**TASK STATEMENT**
Rewrite the passage from the text on the living catalogue, starting at "The use of generative AI in education is" and ending at "understand this spectrum.", with "spectrum" changed to "range".

**DOCUMENT SEGMENT**
*****
Living catalogue on emerging AI Practices in Education
The living catalogue is a practical guide to research-based emerging AI practices in education, curated and regularly updated by the Center for Learning Sciences at EPFL.
The use of generative AI in education is emerging fast, but not all uses are created equal. Some applications replicate existing tasks, while others fundamentally reshape how we teach and learn. The SAMR framework (Substitution, Augmentation, Modification, Redefinition; Puentedura, 2009; Belkina et al., 2025) offers a useful way to understand this spectrum.
At the substitution level, generative AI can replicate traditional tasks without altering their nature. For example, using ChatGPT to generate quiz questions instead of writing them yourself. Augmentation brings improvements to the efficiency or quality of processes. An example is the systematic alignment of feedback with pedagogical principles. Modification involves significant alteration of the process, like using generative AI to provide students with interactive feedback or automated assessment. And at the highest level, redefinition, AI enables entirely new kinds of educational experiences that were previously impossible, such as educational simulations.
To help both researchers and educators make sense of this rapidly evolving landscape, we’re building a living catalogue of studies on the use of generative AI in education. It spans the full range of SAMR levels, from basic substitution (e.g., evaluating the quality of AI-generated assessments) to fully transformative applications.
More than just a database, the living catalogue is a practical guide to research-based emerging AI practices in education, curated and regularly updated by the Center for Learning Sciences at EPFL.
- Expert-defined practices: We identify key trends in how generative AI is being used in educational settings, grounded in current research and theory.
- AI-assisted synthesis: We use large language models to process and extract relevant information from a wide body of academic literature.
- Real-world applications: Browse and filter examples of how generative AI is being implemented across institutions, disciplines, and contexts.
- Key outcomes: Learn what works, what doesn’t, and what to watch out for—effectiveness, accuracy, limitations, and implementation recommendations.
- Systematically updated: To adapt to a rapidly evolving field, we automatized our research pipeline all the way from database queries to structured data extraction.
*****
**INPUT DATA**
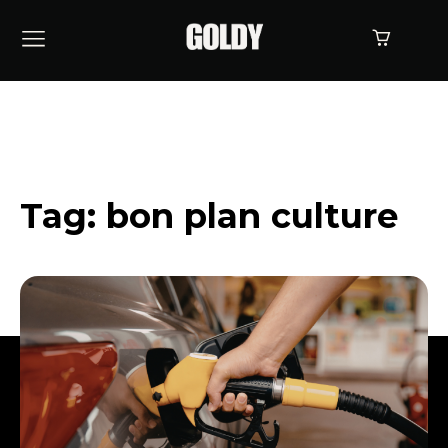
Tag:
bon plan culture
*****
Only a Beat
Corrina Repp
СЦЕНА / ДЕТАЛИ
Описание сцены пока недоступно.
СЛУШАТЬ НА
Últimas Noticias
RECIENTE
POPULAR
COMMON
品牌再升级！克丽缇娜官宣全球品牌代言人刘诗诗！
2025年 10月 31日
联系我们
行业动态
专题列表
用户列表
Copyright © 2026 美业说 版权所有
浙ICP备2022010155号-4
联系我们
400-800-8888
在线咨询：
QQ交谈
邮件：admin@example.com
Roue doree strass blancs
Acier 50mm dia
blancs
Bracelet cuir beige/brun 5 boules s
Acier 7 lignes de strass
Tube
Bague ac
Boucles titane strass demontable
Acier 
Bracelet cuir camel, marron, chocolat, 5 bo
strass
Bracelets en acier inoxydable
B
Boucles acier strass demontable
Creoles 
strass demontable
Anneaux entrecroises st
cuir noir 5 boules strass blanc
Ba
*****
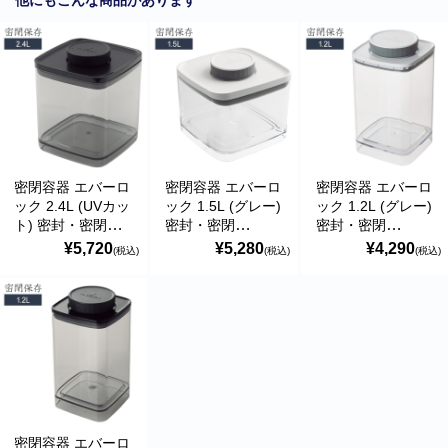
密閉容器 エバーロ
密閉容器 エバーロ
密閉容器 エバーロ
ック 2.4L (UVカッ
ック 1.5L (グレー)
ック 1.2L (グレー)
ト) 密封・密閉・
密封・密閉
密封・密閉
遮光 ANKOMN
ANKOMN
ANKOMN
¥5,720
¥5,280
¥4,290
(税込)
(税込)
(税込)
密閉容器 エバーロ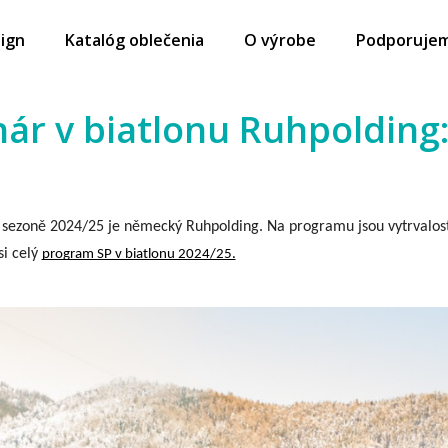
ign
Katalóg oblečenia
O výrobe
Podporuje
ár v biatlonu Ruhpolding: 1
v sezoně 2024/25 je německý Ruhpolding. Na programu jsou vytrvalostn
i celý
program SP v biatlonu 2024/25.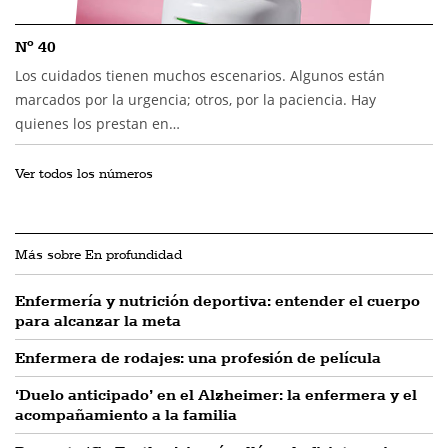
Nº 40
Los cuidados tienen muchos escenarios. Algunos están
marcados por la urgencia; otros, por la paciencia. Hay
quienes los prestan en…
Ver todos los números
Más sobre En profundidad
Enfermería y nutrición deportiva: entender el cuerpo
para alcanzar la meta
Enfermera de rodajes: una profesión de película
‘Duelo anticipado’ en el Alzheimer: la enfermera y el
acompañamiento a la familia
*****
**EXPECTED ANSWER**
The use of generative AI in education is emerging fast, but not all uses are created equal. Some applications replicate existing tasks, while others fundamentally reshape how we teach and learn. The SAMR framework (Substitution, Augmentation, Modification, Redefinition; Puentedura, 2009; Belkina et al., 2025) offers a useful way to understand this range.